Based on the photos you provided, I would sign-out this case as LSIL without hesitation. Drs. Yang and Zhao have already provided detailed scientiific evidence to elaborate the reasons that LSIL Paps can have negative biopsy. I just want to add few not very "scientific" points:
1) Surgical pathologists can not always reach consensus on CIN1, but, this does not affect the patient management, so who cares. As long as you do not miss CIN2+, the patient will just get follow-up by Pap test;
2) Pap test is an area of getting law suit in the US. But, as Dr. Jack Frable always said in his lecture about law suits involving Pap, almost all the law suits are because the cytology lab "miss" a high-grade lesion, which means under-calling, over-calling a high-grade lesion rarely get you in trouble. I have never heard of "over-calling" LSIL can get you in trouble.
In summary, I will sign this case out as LSIL and go home playing with my kids, never think about it or second guess myself again on this case.
cqzhao老师意见:
同意LSIL的诊断。液基本身就是个筛查性的检查,在液基中检查出LSIL的患者很可能组织学检查是阴
性。原因:1)组织学取材没有到位;2)病变很小,自行恢复了(?);3)液基中不是LSIL。即使过
诊断导致你发了LSIL,问题也不大。对于上面一例我认为发LSIL还是可以的。
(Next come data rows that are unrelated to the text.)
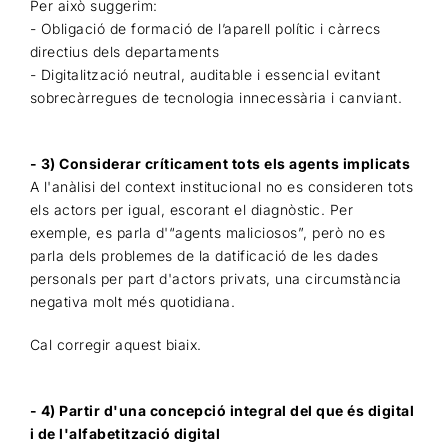
Per això suggerim:
- Obligació de formació de l’aparell polític i càrrecs
directius dels departaments
- Digitalització neutral, auditable i essencial evitant
sobrecàrregues de tecnologia innecessària i canviant.
- 3) Considerar críticament tots els agents implicats
A l'anàlisi del context institucional no es consideren tots
els actors per igual, escorant el diagnòstic. Per
exemple, es parla d'“agents maliciosos”, però no es
parla dels problemes de la datificació de les dades
personals per part d'actors privats, una circumstància
negativa molt més quotidiana.
Cal corregir aquest biaix.
- 4) Partir d'una concepció integral del que és digital
i de l'alfabetització digital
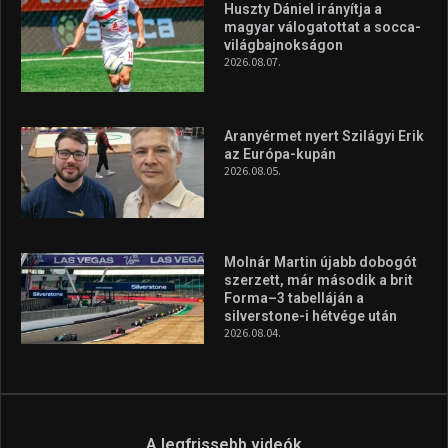
Huszty Dániel irányítja a
magyar válogatottat a socca-
világbajnokságon
2026.08.07.
Aranyérmet nyert Szilágyi Erik
az Európa-kupán
2026.08.05.
Molnár Martin újabb dobogót
szerzett, már második a brit
Forma–3 tabelláján a
silverstone-i hétvége után
2026.08.04.
A legfrissebb videók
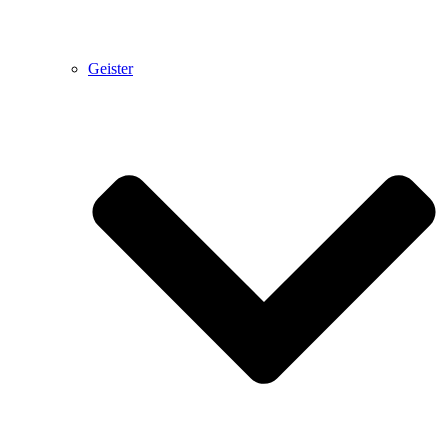
Geister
对于LSIL患者进行活检
的目的是为了看有没有更高级别的病变,甚至是肿瘤。
从我的研究也可以看出,对719例液基诊断为LSIL的患者做的组织学活检表明,12.9%的患者为CIN2/3
,55.8%的患者为CIN1.换句话说,超过30%的液基检查为LSIL的患者在接下来的活检中没有发现CIN。
以上数据来自我的研究,文章已经投稿待发。尽我所能所查到的资料表明,这项研究是液基发现LSIL
后进行组织学活检和HPV检测的目前最大的研究
杨斌老师意见:
同意LSIL诊断。Dr.Zhao用他的第一手资料为我们提供了细胞学和组织学之间联系的最科学的依据。在
他的基础上我再增加点。对于细胞学诊断为LSIL但组织学诊断CIN1的比例较低的原因,可能和以下几
点有关,但不仅仅局限于以下这些原因:
1)由美国国立卫生研究院组织的最权威性的ALTS研究表明,超过91%的HPV阳性、细胞学检查为
LSIL/ASC者会自发性恢复正常,原因可能与机体免疫机制有关。因此大部分ASC/LSIL女性其实是所谓
的“一过性HPV感染”。这种一过性感染的分子基础其实是HPV仅仅在感染上皮的阶段,尚没有整合到
宿主的基因组中。因此仅仅有很少的甚至没有病毒的癌蛋白(即E6和E7)产生。当前大部分女性患者
的CIN1被妇科或病理医生认为是HPV感染,但尚无新生物阶段。这就是为什么最新的ASCCP指南告诉临
床对于LSIL/CIN1者仅仅进行每年一次的液基检查即可的原因。
2)我们国内及其他研究发现,CIN2患者中约50%阴道镜下取活检没有发现。我们还发现CIN2中超过37%的患者是在冰醋酸阴性区域检出的病变。最近Dr.Mark Schiffman发表的一篇名为“十字路口的阴道镜”的综述中提到,大约55%的CIN2病变被临床常规的活检所遗漏。因此,可以这样说:阴道镜下对醋酸涂抹变白的区域活检,与宫颈癌预防和治疗之间的关系是很微弱的。